KISS (Keep It Simple, Stupid!) with the Login Flow


Ultimately, we are able to keep server authentication simple by designing the environment with the following:

  • Reuse of existing Identity infrastructure
    • By utilizing a single source of identity, we avoid maintenance issues and making the UX better for users who will not need to know multiple credentials
  • Breaking down the concept of trusted networks by implementing controls that allow more granular, user-based controls at TCP/IP layers 3 and 4
    • Boundary
  • Using short-lived credentials (i.e. SSH certificates) to avoid key lifecycle management issues and password management

For a user to log into the network from the Internet, they first authenticate to Tailscale (although I’m running the limited-featured Headscale since it’s OSS). Once on the DMZ, they are only allowed to communicate with specific web-applications and Boundary. After authenticating to Boundary, they can talk to the SSH service on a server. Logging into Smallstep CA and requesting a daily certificate would then allow them to authenticate to the SSH service.

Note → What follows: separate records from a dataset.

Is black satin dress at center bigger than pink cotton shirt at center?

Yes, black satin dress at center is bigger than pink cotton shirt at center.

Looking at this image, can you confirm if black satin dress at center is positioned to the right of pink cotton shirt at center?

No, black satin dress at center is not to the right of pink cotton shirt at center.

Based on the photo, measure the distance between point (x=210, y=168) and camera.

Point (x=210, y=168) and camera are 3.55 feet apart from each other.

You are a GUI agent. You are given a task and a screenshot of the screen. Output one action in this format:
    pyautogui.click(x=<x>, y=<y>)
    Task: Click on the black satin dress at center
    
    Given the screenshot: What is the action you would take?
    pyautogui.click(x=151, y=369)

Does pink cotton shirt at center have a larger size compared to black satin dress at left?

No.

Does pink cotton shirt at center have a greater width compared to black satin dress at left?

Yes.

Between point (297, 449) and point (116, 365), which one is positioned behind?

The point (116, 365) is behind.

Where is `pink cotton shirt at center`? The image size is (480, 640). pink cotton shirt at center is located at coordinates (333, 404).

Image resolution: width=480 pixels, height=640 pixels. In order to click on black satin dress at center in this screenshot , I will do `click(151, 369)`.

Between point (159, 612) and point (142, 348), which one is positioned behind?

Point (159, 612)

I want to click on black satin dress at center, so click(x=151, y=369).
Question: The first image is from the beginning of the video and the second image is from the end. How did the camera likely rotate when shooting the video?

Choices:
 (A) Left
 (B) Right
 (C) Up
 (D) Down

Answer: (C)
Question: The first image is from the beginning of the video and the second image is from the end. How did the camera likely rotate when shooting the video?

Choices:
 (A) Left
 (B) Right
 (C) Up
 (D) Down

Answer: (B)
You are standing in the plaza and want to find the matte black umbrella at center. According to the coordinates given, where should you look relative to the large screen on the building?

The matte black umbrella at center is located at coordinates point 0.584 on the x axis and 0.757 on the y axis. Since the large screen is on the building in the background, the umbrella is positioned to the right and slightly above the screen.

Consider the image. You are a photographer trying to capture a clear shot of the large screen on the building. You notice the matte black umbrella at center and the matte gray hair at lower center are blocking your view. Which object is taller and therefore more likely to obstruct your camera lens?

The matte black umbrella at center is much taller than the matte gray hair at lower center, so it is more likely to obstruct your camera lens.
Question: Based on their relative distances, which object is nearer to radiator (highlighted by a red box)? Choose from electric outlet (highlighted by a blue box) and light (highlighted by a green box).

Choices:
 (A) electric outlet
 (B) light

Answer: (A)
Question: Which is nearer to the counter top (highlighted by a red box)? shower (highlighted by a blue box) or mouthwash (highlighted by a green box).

When an engineer connects from the Internet to a server for the first time of the day, they must perform the following steps:


  • Authenticate to Tailscale
  • Authenticate to Boundary
  • Authenticate to Smallstep
  • Authenticate to SSH w/ Smallstep-provided certificate

Limitations


Each application is an OIDC client application, and so the engineer will be redirected to the identity provider (in my case, Google Workspace) for each. Using passkeys, this should be a fast experience. Unfortunately in my case, and for reasons that are not readily apparent, Google Workspace (i.e. paying) users are not able to utilize passkeys as of 05/03/2023 but free Google accounts are allowed to do so (thanks Google!). As a result, in my experiment, the login flow looks clunky since to avoid passwords and utilize my security key, I am actually recovering my account every time I log in. Horrible UX, I know. Once Google supports Workspace account authentication with passkeys, this issue should be resolved.

Although it may seem like a lot of authentications, in practice, engineers should not be needing to SSH to infrastructure if modern deployment practices are enforced. CI/CD, immutable infrastructure, and containerization preclude the need for access to the underlying OS except in order to troubleshoot some complicated issue that can’t be resolved by replacing the problematic infrastructure.

Demo



Plans for the Future


In the end, I was able to implement the zero-trust controls I had planned, and even achieved passwordless authentication. However, the inability to utilize passkeys in Google Workspace accounts was annoying and something I intend to fix as soon as support is rolled out. The fact that GCP didn’t allow custom OIDC attribute mapping was another surprise, and made for limitations in the types of controls I can implement in the future for group-based access.

Due to the lack of support for custom OIDC attribute mapping in GCP, I plan to try to utilize Jumpcloud’s Google Workspace integration. Jumpcloud will act, in essence, like an identity broker, authenticating users to Google but being able to provide the attributes needed for more granular controls in Tailscale and Boundary. With those abilities, I will be able to utilize Terraform and the principals of Identity-as-Code as well as Privileged Access Management through Indent. This will allow me to then simulate an enterprise application environment, keeping user permissions to the bare-minimum and allowing for automated, approval-gated, time-bounded access to the production environment.